Your Guide to Making Healthy Choices at KFC
Navigating a fast-food menu while trying to maintain a healthy diet can be challenging, but it is not impossible. When it comes to KFC, many of the side dishes are surprisingly lower in calories and fat than the signature fried chicken, making them crucial components for a balanced meal. The key is knowing which ones to pick and what to avoid to keep your nutritional goals on track.
The Healthiest KFC Side Dishes
Among KFC's offerings, certain sides stand out as clear winners for those monitoring their health. These choices are typically vegetable-based or starchy sides without heavy additions like gravy.
Top contenders for the healthiest sides include:
- Green Beans: The undisputed champion of healthy KFC sides, an individual serving of green beans contains very few calories and is completely fat-free. They are a great way to add some fiber and nutrients to your meal without the guilt.
- Sweet Kernel Corn / Corn on the Cob: Depending on the location, KFC offers either sweet kernel corn or corn on the cob, both of which are excellent, low-calorie vegetable choices. A side of sweet kernel corn adds around 70 calories, making it a flavorful and light option.
- House Side Salad: For the absolute lowest calorie count, a house side salad without dressing is a prime choice. By bringing your own light vinaigrette, you can add flavor while keeping calories and sodium in check. The salad provides a boost of fresh vegetables and fiber.
- Mashed Potatoes (no gravy): While the mashed potatoes and gravy are a classic, skipping the gravy significantly reduces the fat and sodium content. An individual side of plain mashed potatoes is a moderately low-calorie option that satisfies the craving for a starchy side without overdoing it.
Nutritional Comparison of Popular KFC Sides
To help you visualize the difference in nutritional content, here is a comparison table for individual-sized servings of some popular KFC sides. All data is based on nutritional information provided by or aggregated from various sources.

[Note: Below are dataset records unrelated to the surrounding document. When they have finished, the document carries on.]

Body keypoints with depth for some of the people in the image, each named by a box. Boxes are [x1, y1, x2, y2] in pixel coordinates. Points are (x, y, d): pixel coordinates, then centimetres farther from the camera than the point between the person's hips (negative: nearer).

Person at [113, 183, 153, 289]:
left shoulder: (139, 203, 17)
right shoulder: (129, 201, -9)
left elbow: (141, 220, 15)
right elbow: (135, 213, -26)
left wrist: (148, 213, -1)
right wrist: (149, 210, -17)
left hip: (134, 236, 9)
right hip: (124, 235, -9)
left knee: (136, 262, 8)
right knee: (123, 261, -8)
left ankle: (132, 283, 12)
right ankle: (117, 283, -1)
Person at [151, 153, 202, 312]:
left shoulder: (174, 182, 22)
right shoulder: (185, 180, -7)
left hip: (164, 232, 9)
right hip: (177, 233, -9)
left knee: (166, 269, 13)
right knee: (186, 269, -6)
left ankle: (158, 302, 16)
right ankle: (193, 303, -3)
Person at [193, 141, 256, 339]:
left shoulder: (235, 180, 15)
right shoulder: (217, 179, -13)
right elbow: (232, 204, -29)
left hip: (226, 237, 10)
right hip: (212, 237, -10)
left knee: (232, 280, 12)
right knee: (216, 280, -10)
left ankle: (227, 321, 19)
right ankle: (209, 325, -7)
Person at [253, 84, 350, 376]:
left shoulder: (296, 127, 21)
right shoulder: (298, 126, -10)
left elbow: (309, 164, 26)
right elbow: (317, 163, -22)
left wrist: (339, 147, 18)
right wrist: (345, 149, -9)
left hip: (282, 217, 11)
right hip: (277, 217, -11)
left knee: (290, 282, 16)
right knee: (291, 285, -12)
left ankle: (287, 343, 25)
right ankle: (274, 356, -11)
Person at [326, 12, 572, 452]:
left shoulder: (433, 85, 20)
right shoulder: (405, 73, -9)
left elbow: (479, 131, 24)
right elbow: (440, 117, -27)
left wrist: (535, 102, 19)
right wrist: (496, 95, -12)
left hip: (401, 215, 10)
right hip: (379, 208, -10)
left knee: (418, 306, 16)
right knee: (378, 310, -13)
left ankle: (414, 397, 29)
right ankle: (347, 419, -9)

| Side Dish | Calories | Total Fat (g) | Saturated Fat (g) | Sodium (mg) |
|---|---|---|---|---|
| Green Beans | ~25 | 0 | 0 | ~300 |
| Sweet Kernel Corn | ~70 | 0 | 0 | ~25 |
| House Side Salad (no dressing) | ~15 | 0 | 0 | ~20 |
| Mashed Potatoes (no gravy) | ~110 | 1 | 0 | ~460 |
| Coleslaw | ~170 | ~7 | ~1 | ~140 |
| Macaroni & Cheese | ~140 | ~6 | ~3 | ~500 |
| Secret Recipe Fries | ~320 | ~15 | ~2 | ~1100 |
Note: Nutritional information can vary by location and time. Always check the official KFC nutritional guide for the most accurate and up-to-date information.
Sides to Consider Limiting
Not all sides are created equal. Some popular choices can quickly add significant calories, fat, and sodium to your meal, turning a relatively light main into a heavy one. These include:
- Secret Recipe Fries: With a high calorie, fat, and sodium count, this side is best enjoyed in moderation or avoided if you are watching your intake.

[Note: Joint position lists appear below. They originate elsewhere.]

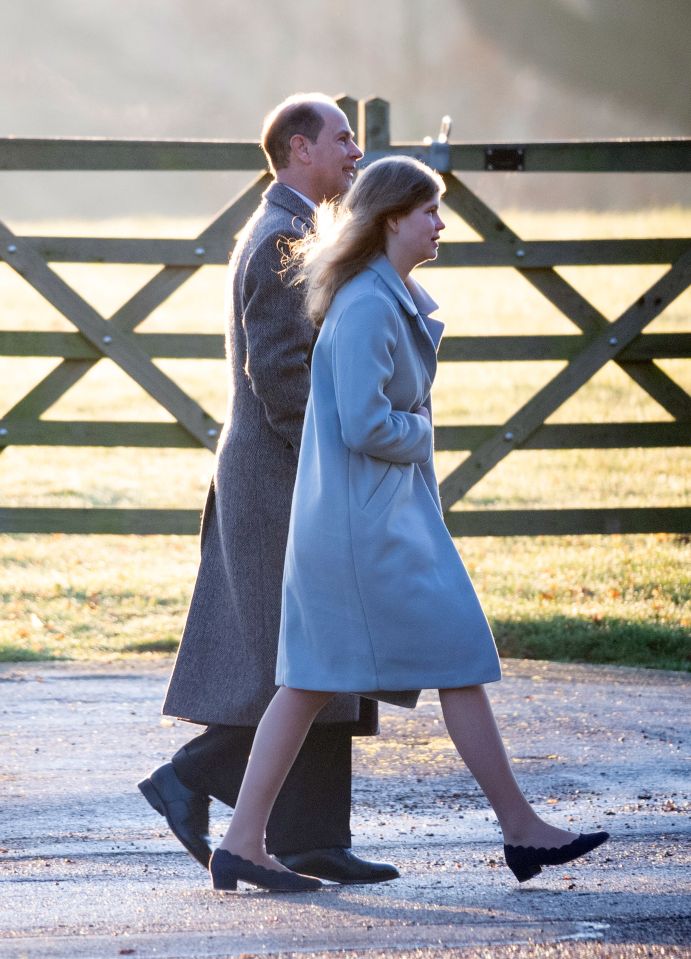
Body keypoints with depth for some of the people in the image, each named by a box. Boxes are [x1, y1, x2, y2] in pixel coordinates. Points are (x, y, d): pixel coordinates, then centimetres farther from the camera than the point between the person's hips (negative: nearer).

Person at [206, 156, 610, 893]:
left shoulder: (402, 298, 14)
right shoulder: (366, 307, -18)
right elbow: (366, 426, -23)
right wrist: (421, 432, -6)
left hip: (387, 511, 10)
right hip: (366, 521, -10)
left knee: (312, 680, 8)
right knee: (458, 658, -3)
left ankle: (241, 843, 8)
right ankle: (520, 831, 4)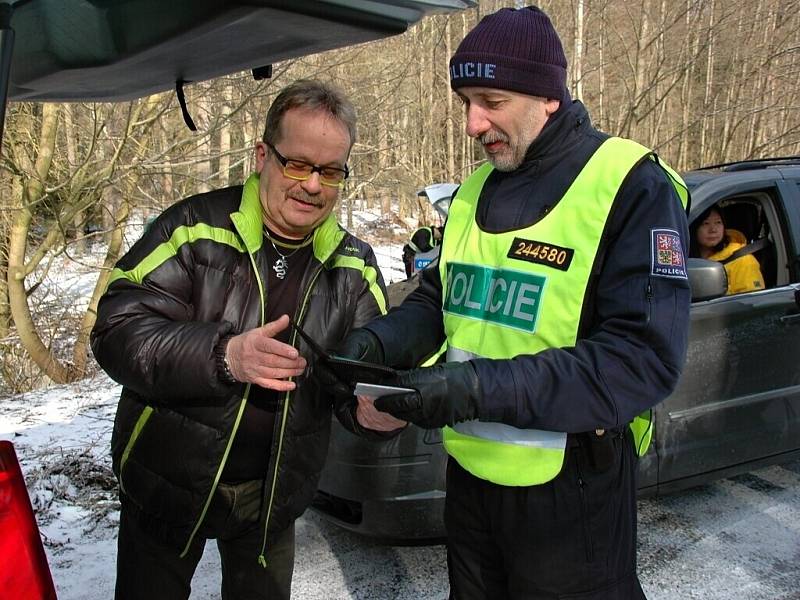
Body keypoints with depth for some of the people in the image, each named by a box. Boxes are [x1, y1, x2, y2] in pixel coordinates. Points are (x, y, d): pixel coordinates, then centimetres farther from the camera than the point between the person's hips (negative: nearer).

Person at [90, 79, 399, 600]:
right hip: (168, 483, -2)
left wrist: (370, 410, -28)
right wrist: (224, 355, -35)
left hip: (275, 498, 3)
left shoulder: (355, 265, -2)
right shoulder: (195, 228, -14)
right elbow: (116, 332, -20)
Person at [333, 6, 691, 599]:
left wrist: (482, 386, -31)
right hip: (470, 468, 6)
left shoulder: (634, 187, -16)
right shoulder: (476, 189, 7)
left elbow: (647, 358, -24)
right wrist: (378, 340, -9)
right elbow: (437, 298, 14)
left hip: (571, 488, -6)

- Coleslaw: Although it contains some fiber, the creamy dressing makes it a higher-calorie, higher-fat option than the vegetable sides. A small portion is acceptable, but a large can add hundreds of unnecessary calories.
- Macaroni & Cheese: This comfort food side is surprisingly high in fat and sodium for its portion size, making it a side to indulge in sparingly.
- Biscuits and Gravy: While delicious, this combination is a high-calorie, high-fat choice that should be limited on a healthier eating plan. The added gravy contributes significantly to the overall fat and sodium.
Beyond the Sides: Overall Healthy KFC Strategy
Making a healthier choice isn't just about the sides; it's about the entire meal. By combining smart side choices with a lighter main, you can enjoy KFC while sticking to your diet.
- Choose Grilled Chicken: Opting for Kentucky Grilled Chicken instead of fried chicken can save you a significant number of calories, fat grams, and sodium. A grilled chicken breast is one of the best choices on the menu.
- Order from the Kids' Menu: As recommended by MyFitnessPal, ordering from the kids' menu is a great way to control portion sizes. Smaller versions of sides and entrees mean fewer calories.
- Use Sauces Sparingly: Many sauces and dips add extra calories and sodium. Choose carefully or use a minimal amount.
- Drink Water: Opt for water or unsweetened iced tea instead of soda to avoid unnecessary sugar and calories.
Conclusion
While KFC is famous for its fried chicken, making healthier dietary choices is still possible with a little knowledge. By selecting low-calorie, vegetable-based sides like green beans, corn on the cob, or a side salad and pairing them with grilled chicken, you can enjoy a lighter meal. Awareness of the nutritional differences between sides is the most important tool for making informed decisions. Focusing on portion control and limiting higher-fat options will help you stay on track with your health goals without having to skip your KFC craving entirely.